Banyak. Untuk mendekati para penduduk di pedalaman, saya biasanya langsung mendatangi kepala desa, kepala suku atau pemuka agama. Saat memperkenalkan yayasan, saya selalu menegaskan kepada mereka bahwa Yayasan Tangan Pengharapan datang atas nama kemanusiaan dan cinta kasih, tanpa kepentingan apa pun. Tidak atas nama gereja, agama atapun politik. Kebetulan saya juga mudah beradaptasi dan cepat menguasai kondisi daerah, termasuk logat setempat.

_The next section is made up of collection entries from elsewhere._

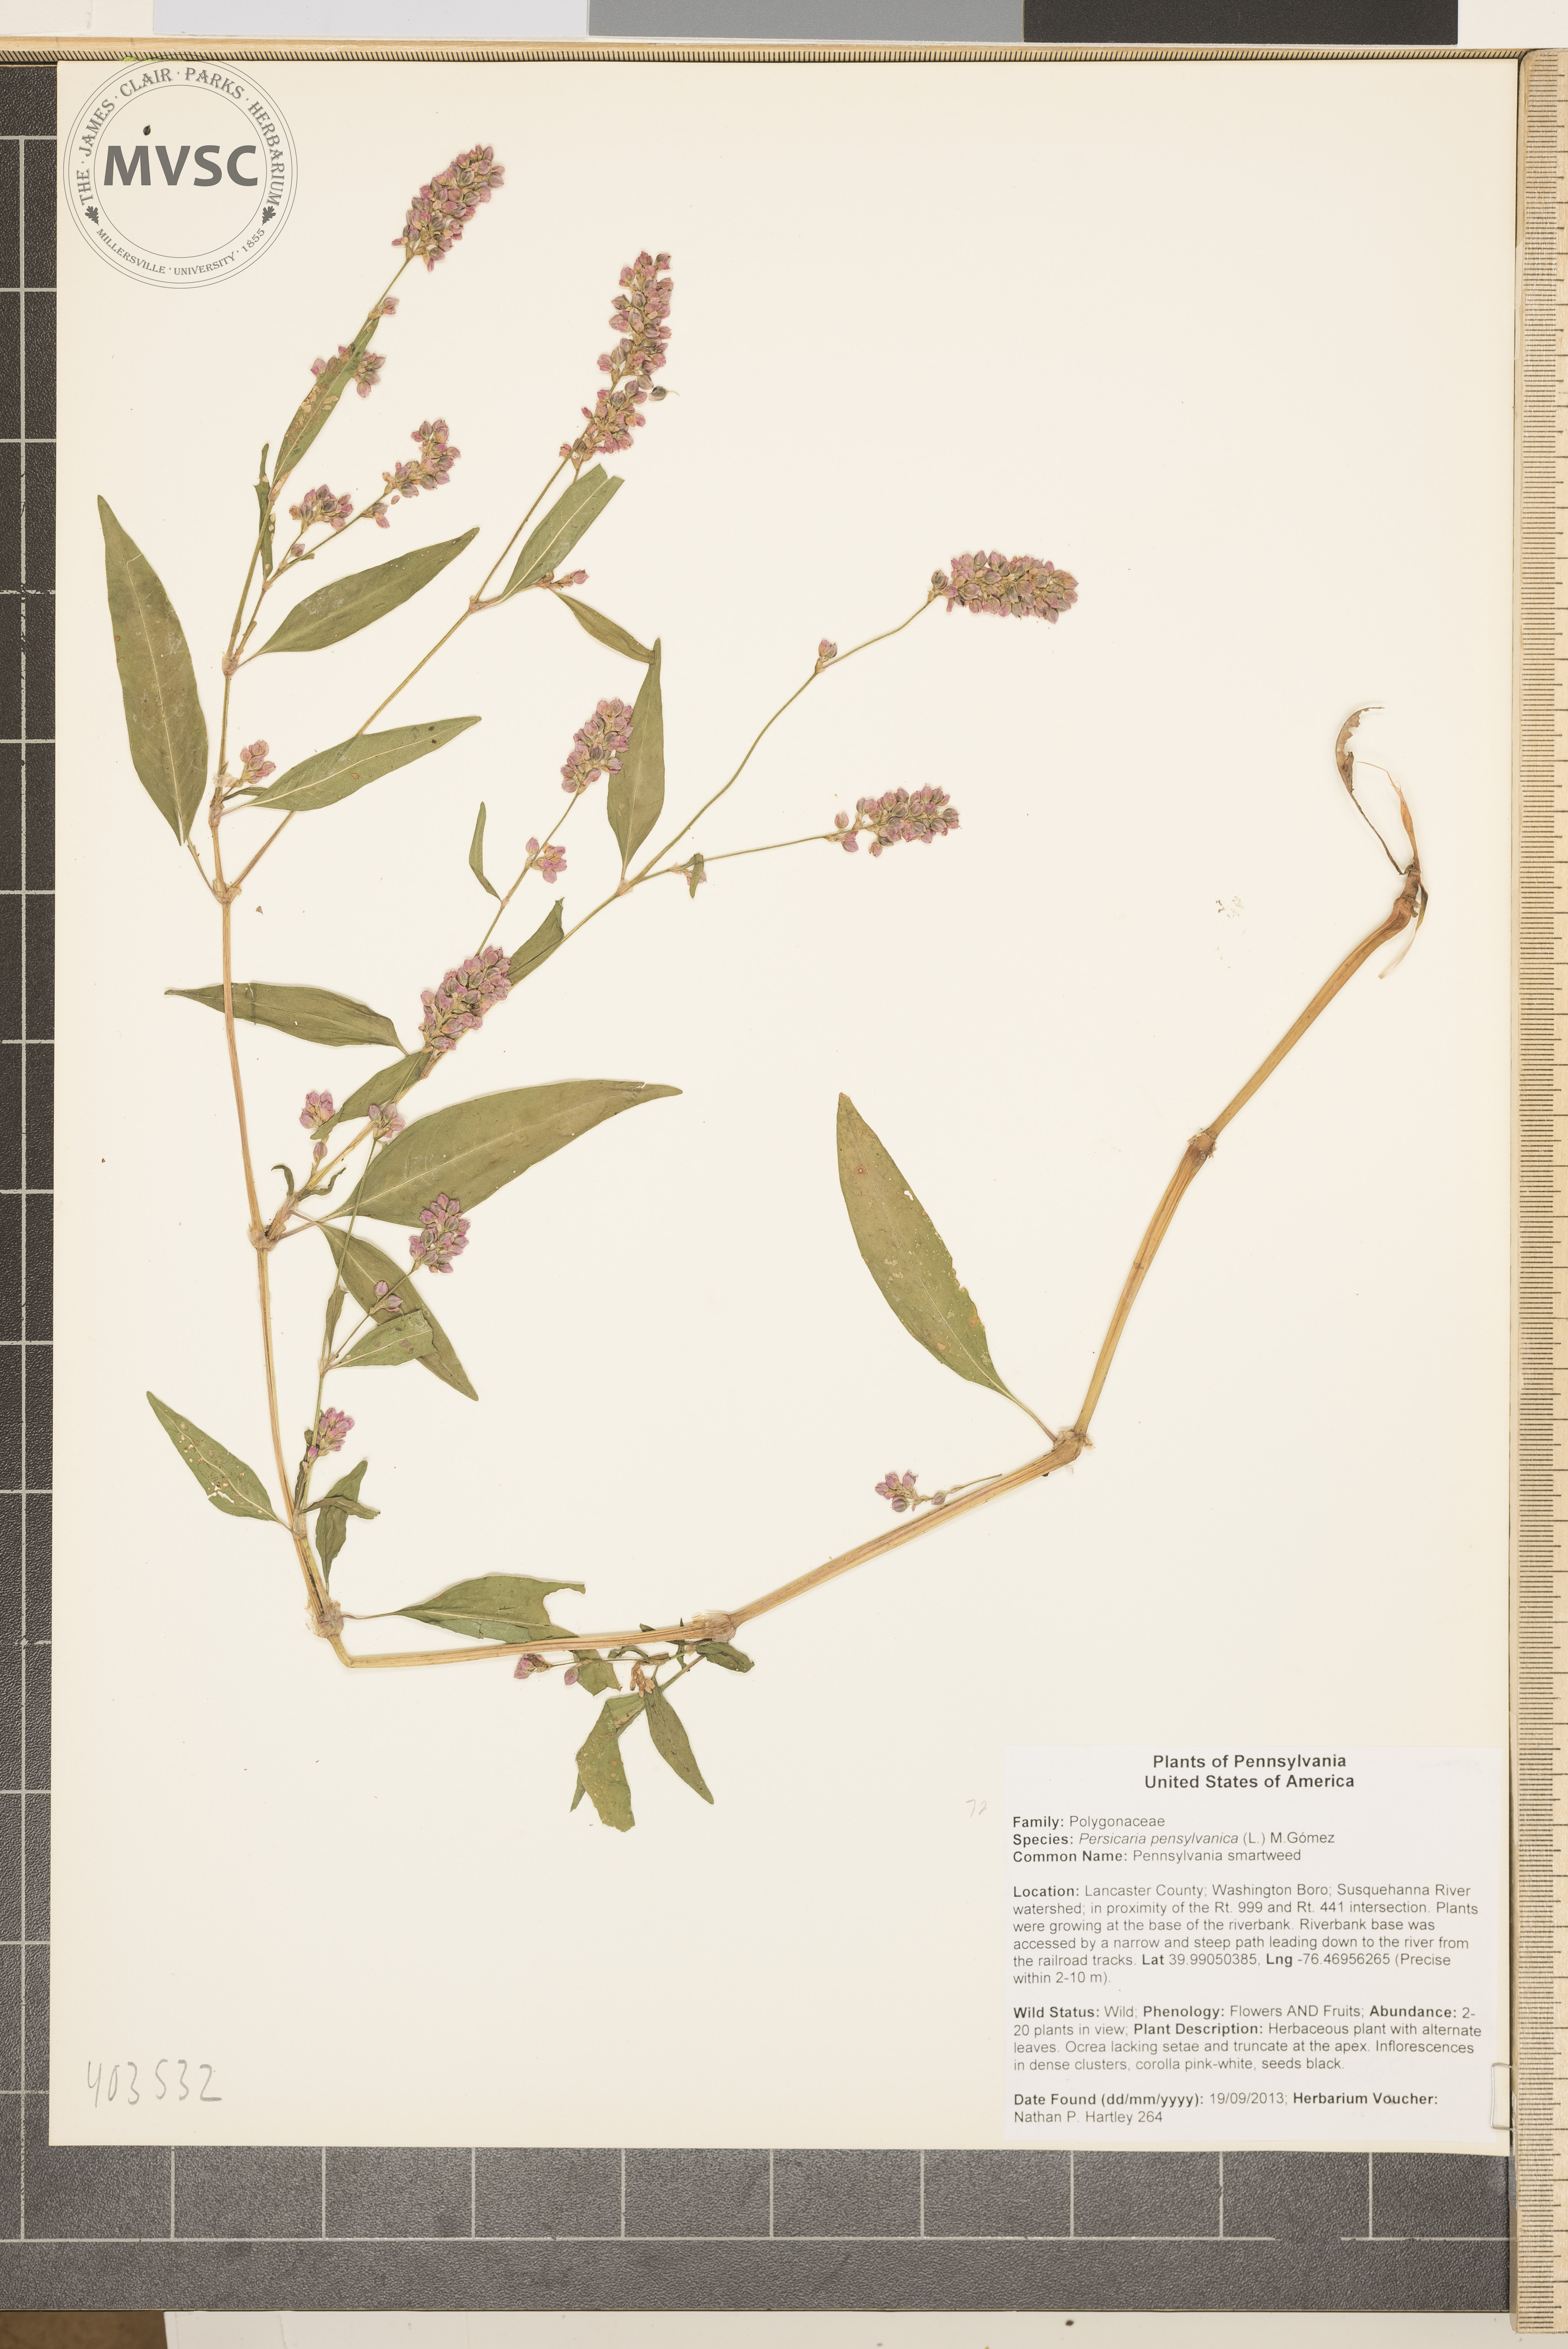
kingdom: Plantae
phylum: Tracheophyta
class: Magnoliopsida
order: Caryophyllales
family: Polygonaceae
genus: Persicaria
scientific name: Persicaria pensylvanica
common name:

Saya bersyukur karena sepertinya sudah didesain Tuhan hidup seperti ini. Semua saya pelajari otodidak sambil berjalan.
Bagaimana dukungan keluarga?
Anak kembar saya dan yang bungsu, Excell Young Kristianus (7), memiliki pengertian yang luar biasa. Mereka bangga dengan aktivitas yang saya jalani.
Memang, saya tidak melakukan kegiatan seperti perempuan pada umumnya, seperti berbelanja, ke salon, atau arisan. Saya hanya menggunakan waktu untuk keluarga dan yayasan. Saya memang tipe orang yang yang family oriented. Kegiatan ke daerah dalam sebulan maksimal dua kali, minimal lima hari. Selebihnya saya bersama anak-anak. Setiap hari, kami sarapan rutin jam 07.00 pagi. Anak-anak juga homeschooling. Sejak kecil mereka juga sudah melihat dan terlibat dengan semua kegiatan yayasan.
Apa lagi rencana yang masih ingin Anda wujudkan?
Saya akan terus mencari daerah-daerah yang belum terjangkau dan terus membangun sekolah. Inginnya sih bisa menginjakkan kaki ke seluruh pulau di Indonesia. Saya juga masih punya mimpi membuat penjara anak jalanan. Kedengarannya kejam ya? Tapi sebenarnya membiarkan mereka di jalanan itu jauh lebih kejam. Hidup mereka di jalanan itu keras sekali, mereka dikuasai preman, tidak bisa lari, orangtua juga memaksa menyuruh mereka berada di jalanan karena lebih menghasilkan. Nah, untuk melepaskan mereka dari orangtua dan preman, penjara justru menyelamatkan diri mereka. Penjara ini nantinya seperti asrama yang memberikan mereka berbagai pelatihan dan keterampilan sekaligus sekolah. Karakter mereka juga dididik. Kenapa namanya penjara? Itu hanya sebutan agar orangtua tidak bisa menjemput dan preman pun tak berani datang. Jadi, sebetulnya ini adalah tempat yang aman untuk mereka. Kalau bukan penjara, mereka pasti akan datang menjemput anaknya.